Sven Kindler, financial policy spokesman for the Greens, one of the ruling parties, tweeted that parliament’s budget committee had approved a rule change that would render Schroeder’s office “idle”.
The move was expected after lawmakers from the ruling coalition, which is led by Chancellor Olaf Scholz’s Social Democrats, Schroeder’s party, proposed on Wednesday linking some of the privileges enjoyed by former chancellors with actual functions, rather than of their status as former leaders.

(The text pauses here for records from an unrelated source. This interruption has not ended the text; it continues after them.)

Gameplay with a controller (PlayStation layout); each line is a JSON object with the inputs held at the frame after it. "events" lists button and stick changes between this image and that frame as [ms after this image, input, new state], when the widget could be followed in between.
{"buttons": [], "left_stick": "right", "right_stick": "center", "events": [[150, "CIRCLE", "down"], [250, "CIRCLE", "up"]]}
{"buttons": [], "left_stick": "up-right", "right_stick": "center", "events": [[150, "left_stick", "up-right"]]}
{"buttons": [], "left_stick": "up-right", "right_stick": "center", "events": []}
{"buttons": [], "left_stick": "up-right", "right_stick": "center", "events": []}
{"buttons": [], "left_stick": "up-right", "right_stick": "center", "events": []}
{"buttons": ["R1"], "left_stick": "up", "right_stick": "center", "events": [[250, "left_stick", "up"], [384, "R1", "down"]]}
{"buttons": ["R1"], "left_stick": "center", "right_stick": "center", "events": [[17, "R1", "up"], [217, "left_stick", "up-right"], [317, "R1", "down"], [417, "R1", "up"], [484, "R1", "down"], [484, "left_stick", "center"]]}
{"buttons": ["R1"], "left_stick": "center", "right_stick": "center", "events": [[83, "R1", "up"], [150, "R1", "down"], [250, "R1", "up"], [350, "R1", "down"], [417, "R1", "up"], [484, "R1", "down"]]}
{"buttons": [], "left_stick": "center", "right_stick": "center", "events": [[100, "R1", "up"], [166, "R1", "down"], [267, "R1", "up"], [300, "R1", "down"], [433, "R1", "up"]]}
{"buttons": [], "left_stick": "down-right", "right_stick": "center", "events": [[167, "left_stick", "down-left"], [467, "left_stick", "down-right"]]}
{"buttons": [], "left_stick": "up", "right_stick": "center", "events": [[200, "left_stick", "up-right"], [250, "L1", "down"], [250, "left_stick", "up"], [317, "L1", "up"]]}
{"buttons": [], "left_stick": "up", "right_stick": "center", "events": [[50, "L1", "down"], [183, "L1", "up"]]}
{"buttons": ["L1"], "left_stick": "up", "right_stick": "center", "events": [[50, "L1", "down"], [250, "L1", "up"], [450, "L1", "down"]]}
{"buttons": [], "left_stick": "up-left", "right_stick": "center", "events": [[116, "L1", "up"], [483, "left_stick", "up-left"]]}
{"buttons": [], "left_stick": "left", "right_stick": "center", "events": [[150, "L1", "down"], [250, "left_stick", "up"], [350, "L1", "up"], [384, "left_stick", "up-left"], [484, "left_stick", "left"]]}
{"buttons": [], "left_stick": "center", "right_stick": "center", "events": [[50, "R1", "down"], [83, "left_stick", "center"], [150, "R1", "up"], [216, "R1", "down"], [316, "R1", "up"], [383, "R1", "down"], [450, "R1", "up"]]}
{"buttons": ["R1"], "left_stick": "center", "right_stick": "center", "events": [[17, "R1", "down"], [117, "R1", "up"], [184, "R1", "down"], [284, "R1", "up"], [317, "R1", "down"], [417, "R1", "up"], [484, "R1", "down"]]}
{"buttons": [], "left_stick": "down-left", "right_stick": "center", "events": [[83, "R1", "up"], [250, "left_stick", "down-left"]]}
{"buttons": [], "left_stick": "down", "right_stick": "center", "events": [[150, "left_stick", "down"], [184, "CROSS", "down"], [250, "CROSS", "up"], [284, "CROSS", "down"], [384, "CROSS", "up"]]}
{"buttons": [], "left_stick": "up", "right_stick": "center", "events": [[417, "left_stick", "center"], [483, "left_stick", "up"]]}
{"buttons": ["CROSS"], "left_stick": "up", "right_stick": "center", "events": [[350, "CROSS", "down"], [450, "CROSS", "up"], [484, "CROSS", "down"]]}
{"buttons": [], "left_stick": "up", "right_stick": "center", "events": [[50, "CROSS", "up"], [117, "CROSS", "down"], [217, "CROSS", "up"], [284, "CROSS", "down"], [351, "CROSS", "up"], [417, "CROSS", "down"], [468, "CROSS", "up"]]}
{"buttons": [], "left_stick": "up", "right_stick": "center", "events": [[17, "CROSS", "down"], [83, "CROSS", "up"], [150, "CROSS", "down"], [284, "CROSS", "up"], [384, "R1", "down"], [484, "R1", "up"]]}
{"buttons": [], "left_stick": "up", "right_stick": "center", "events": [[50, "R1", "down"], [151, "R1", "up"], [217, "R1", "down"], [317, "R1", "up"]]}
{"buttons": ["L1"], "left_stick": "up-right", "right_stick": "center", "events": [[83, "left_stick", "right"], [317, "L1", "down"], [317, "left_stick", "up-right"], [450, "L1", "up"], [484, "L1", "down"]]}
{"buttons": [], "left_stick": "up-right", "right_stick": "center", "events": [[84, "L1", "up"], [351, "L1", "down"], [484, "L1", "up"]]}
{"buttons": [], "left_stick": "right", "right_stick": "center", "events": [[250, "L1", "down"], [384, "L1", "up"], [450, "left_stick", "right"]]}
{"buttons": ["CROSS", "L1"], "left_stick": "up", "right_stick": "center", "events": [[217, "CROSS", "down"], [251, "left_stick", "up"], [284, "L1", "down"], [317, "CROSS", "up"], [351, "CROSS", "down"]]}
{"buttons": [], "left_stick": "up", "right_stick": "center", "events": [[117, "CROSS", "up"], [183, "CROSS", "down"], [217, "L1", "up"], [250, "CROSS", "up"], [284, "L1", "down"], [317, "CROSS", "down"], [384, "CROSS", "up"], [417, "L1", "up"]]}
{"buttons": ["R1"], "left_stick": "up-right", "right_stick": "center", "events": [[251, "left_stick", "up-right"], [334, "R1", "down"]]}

To reduce the chances of a legal challenge, the proposal did not explicitly mention Schroeder’s ties to Russian companies or to Russian President Vladimir Putin. The former chancellor will still be entitled to bodyguards and a pension.
Schroeder, 78, led Germany from 1998 to 2005. He has become increasingly isolated in recent months due to his work for state-controlled Russian energy companies.
He is chairman of the supervisory board of the Russian state-owned energy company Rosneft and has also been involved in the Nord Stream and Nord Stream 2 gas pipeline projects.
Earlier this year, his office staff resigned, and Schroeder faced a new wave of outrage from former political allies after The New York Times quoted him as saying that a massacre in Bucha, a community outside Ukraine’s capital , “has to be investigated”, but it did not. I don’t think the orders to kill Ukrainian civilians would have come from Putin, an old friend.
Saskia Esken, co-leader of the Social Democrats, last month urged Schroeder to leave the party.
Finance Minister Christian Lindner welcomed Thursday’s decision, tweeting that “taxpayers should not provide an office to a former chancellor who is today openly lobbying the criminal Putin government for this.”